Le marché automobile français a surpris en juillet : les immatriculations ont repris de la vigueur, portées par un bond spectaculaire des voitures électriques. Renault profite pleinement de la vague, tandis que les marques chinoises gagnent du terrain.
Une poussée électrique inédite en juillet
Le mois de juillet marque un tournant : les immatriculations de voitures neuves ont progressé de +9 % pour atteindre 126 808 unités. Cette dynamique est essentiellement due à la fulgurance des véhicules électriques, dont les ventes ont crû de plus de +120 % par rapport à juillet de l’année précédente, propulsant l’électrique au rang de deuxième motorisation du pays.

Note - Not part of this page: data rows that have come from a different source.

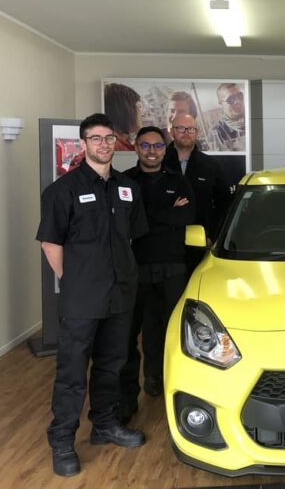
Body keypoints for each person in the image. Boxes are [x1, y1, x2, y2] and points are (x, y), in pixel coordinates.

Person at [36, 113, 148, 477]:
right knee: (71, 372)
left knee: (112, 364)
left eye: (109, 138)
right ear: (83, 144)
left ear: (116, 142)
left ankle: (105, 424)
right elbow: (50, 243)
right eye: (96, 138)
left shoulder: (127, 187)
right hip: (81, 299)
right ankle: (62, 441)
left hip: (120, 296)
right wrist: (74, 280)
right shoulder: (62, 190)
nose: (103, 144)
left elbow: (132, 236)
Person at [118, 126, 196, 424]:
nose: (152, 151)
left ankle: (169, 378)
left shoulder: (179, 180)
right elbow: (125, 224)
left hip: (173, 265)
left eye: (158, 146)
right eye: (145, 145)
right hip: (135, 266)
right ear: (136, 147)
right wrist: (167, 214)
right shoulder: (124, 181)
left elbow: (187, 216)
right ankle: (138, 388)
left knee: (173, 327)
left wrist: (147, 216)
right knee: (134, 331)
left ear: (166, 149)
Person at [163, 113, 231, 272]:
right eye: (180, 128)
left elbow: (224, 204)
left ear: (197, 133)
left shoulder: (211, 166)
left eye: (191, 129)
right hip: (164, 245)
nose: (186, 132)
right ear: (171, 131)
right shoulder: (159, 162)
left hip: (201, 245)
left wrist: (212, 236)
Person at [104, 83, 142, 150]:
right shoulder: (115, 145)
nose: (142, 114)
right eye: (139, 107)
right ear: (126, 109)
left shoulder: (123, 142)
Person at [212, 83, 246, 151]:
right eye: (231, 99)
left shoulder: (254, 121)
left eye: (240, 96)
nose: (238, 101)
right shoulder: (217, 131)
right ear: (221, 103)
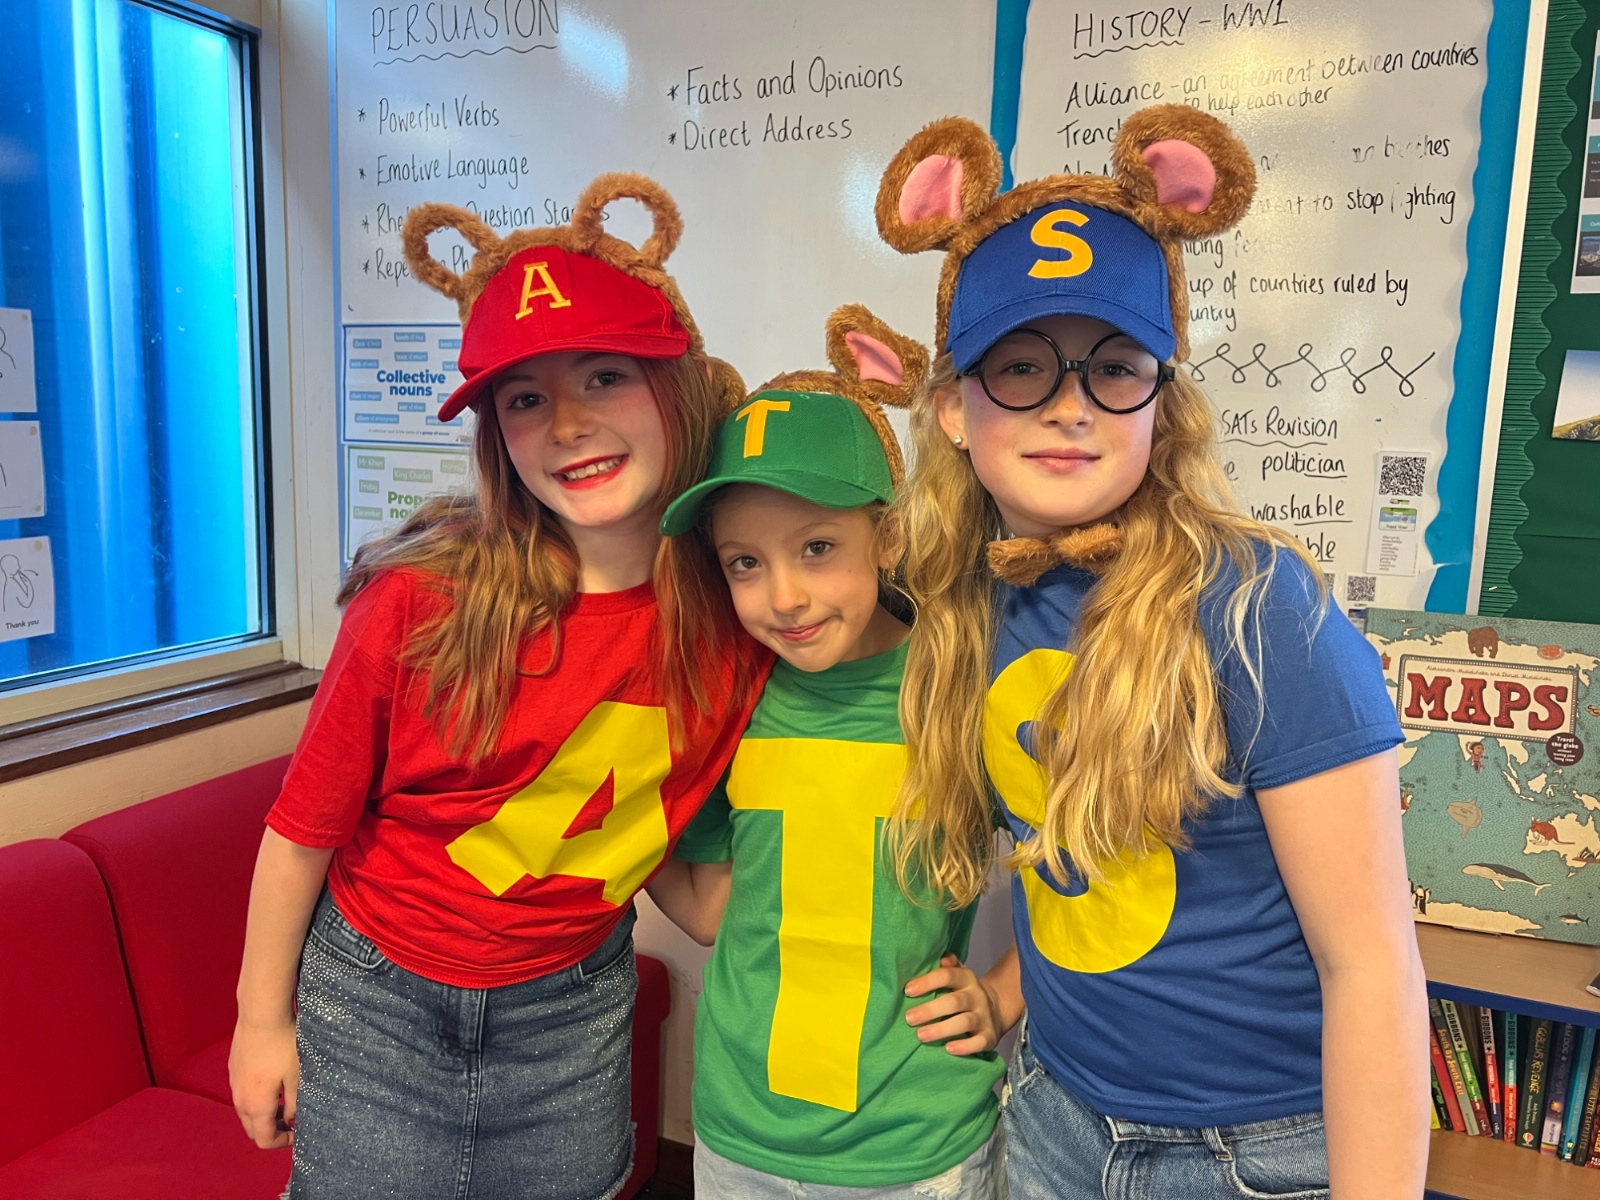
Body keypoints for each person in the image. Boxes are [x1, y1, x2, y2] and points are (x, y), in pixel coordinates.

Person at [873, 106, 1431, 1198]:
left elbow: (1370, 967)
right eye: (1020, 367)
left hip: (1253, 1157)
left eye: (1114, 368)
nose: (1071, 408)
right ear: (951, 409)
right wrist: (1004, 993)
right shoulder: (969, 595)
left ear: (1159, 406)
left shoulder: (1256, 606)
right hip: (1053, 1116)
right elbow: (1072, 865)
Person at [227, 175, 767, 1200]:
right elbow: (300, 831)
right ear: (494, 434)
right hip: (378, 997)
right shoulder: (421, 598)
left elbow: (652, 826)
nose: (567, 425)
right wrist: (261, 1020)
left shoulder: (741, 612)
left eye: (605, 375)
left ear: (680, 387)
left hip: (573, 1010)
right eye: (525, 399)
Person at [646, 305, 1006, 1200]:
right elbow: (715, 909)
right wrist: (621, 830)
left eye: (817, 548)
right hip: (739, 1138)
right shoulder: (730, 699)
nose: (786, 597)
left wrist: (1005, 993)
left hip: (916, 1148)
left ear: (887, 536)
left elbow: (1086, 864)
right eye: (745, 562)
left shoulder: (959, 685)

>Sur le plan des parts de marché, les véhicules hybrides restent en tête avec 48 %, mais l’électrique grignote désormais 35 % du marché. Si l’on exclut la micro-hybridation, la part des hybrides réellement rechargeables ou autonomes (HEV + PHEV) se situe autour de 27 %, ce qui confirme que l’électrique est déjà passé devant ces motorisations « classiques ». Le thermique recule fortement : l’essence ne représente plus que 11 %, le diesel à peine 2 %, tandis que le GPL se maintient à environ 4 %.
>Plusieurs facteurs expliquent ce basculement : la hausse des prix des carburants liée aux tensions géopolitiques et le lancement, le 16 juillet, d’un nouveau dispositif de leasing social qui a entraîné un effet d’entraînement chez les constructeurs. Ce mécanisme, encore récent, pourrait contribuer à pousser la part de l’électrique au-delà de 40 % dans les mois à venir si la tendance se confirme.
Renault : carton plein sur l’électrique
Dans ce contexte, Renault tire largement son épingle du jeu. Le constructeur occupe les trois premières places des ventes électriques en juillet avec la R5 en tête, suivie par le Scénic et la Twingo, qui devancent même le Tesla Model Y. La Mégane figure également dans le Top 10, illustrant la capacité de la marque à convertir son catalogue à l’électrique.
>À l’inverse, le groupe Stellantis ne place que deux modèles dans le Top 10 : la Peugeot e-208 et la Citroën e-C3, malgré une offre large au sein du groupe. La progression générale concerne la plupart des modèles, sauf quelques exceptions comme le BMW iX1, dont les volumes semblent se tasser.
>Cependant, tout n’est pas parfait pour Renault : sur la période janvier-juillet, la Clio accuse un recul de -10 % par rapport à 2025. Elle reste toutefois la meilleure vente automobile de France, même si elle paraît quelque peu cannibalisée par les succès internes de la Twingo et de la R5. Autre déception : la R4 ne décolle pas, avec un peu plus de 700 livraisons en juillet, moins que des SUV comme la Peugeot e-5008 et la e-3008, et seulement légèrement au-dessus de la Peugeot e-2008.
Les constructeurs chinois en embuscade
Une autre dynamique notable est l’arrivée plus massive des marques chinoises sur le marché français. En juillet, ces acteurs représentaient environ 8 % du marché, soit près de 10 000 véhicules neufs vendus sur le mois. Le paysage comprend des noms comme BYD, SAIC, Xpeng, Leapmotor, Chery ou Jaecoo, qui proposent majoritairement des électriques, mais aussi de nombreux hybrides rechargeables.
>Ces importateurs et nouveaux acteurs pèsent de plus en plus dans les segments accessibles et remettent la concurrence à plat, notamment sur les prix et la dotation en batteries. Leur montée inquiète certains acteurs européens qui évoquent des mesures protectionnistes, notamment des surtaxes possibles sur les importations de PHEV.
Analyse — point de vue
Le mois de juillet marque probablement plus qu’un pic : il confirme une accélération structurelle de la transition vers l’électrique en France. Entre facteurs économiques (prix des carburants), politiques publiques (leasing social) et une offre produit désormais vaste, l’électrification n’est plus une projection mais une réalité chiffrée. Renault a su saisir l’opportunité, mais la concurrence s’intensifie — des groupes établis à des nouveaux entrants chinois — et le marché va demander encore plus d’innovations, de capacités industrielles et d’infrastructures de recharge. La question désormais n’est plus « si » l’électrique dominera, mais à quelle vitesse et avec quelles conséquences pour les constructeurs traditionnels et les politiques publiques.